Records from a collection
------
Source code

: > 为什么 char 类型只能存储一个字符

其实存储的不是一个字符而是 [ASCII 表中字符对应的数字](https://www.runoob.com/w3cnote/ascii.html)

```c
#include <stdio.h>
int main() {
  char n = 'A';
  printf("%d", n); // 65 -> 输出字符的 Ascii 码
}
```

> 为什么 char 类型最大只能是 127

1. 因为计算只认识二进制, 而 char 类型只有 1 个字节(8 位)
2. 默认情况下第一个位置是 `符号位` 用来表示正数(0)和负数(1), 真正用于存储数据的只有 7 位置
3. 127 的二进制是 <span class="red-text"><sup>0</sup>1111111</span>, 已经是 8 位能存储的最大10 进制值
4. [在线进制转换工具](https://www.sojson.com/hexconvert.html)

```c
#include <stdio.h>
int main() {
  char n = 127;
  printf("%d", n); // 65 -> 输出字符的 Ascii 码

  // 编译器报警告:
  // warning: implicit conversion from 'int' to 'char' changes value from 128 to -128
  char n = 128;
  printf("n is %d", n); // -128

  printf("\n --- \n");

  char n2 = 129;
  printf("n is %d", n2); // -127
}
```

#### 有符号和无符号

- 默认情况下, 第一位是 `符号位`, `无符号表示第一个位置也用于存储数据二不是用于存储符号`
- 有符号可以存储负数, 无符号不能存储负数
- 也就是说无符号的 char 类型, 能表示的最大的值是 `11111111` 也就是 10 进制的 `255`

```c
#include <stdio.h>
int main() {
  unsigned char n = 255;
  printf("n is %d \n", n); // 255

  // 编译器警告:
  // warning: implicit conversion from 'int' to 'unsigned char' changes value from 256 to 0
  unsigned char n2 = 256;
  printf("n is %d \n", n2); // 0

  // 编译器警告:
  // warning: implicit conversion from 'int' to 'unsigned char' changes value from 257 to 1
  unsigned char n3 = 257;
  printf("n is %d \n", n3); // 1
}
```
------
EXERCISE REQUIREMENTS:
Every line with "printf" in it should be copied from the entries above.

SOLUTION FOR THIS EXERCISE:
  printf("%d", n); // 65 -> 输出字符的 Ascii 码
  printf("%d", n); // 65 -> 输出字符的 Ascii 码
  printf("n is %d", n); // -128
  printf("\n --- \n");
  printf("n is %d", n2); // -127
  printf("n is %d \n", n); // 255
  printf("n is %d \n", n2); // 0
  printf("n is %d \n", n3); // 1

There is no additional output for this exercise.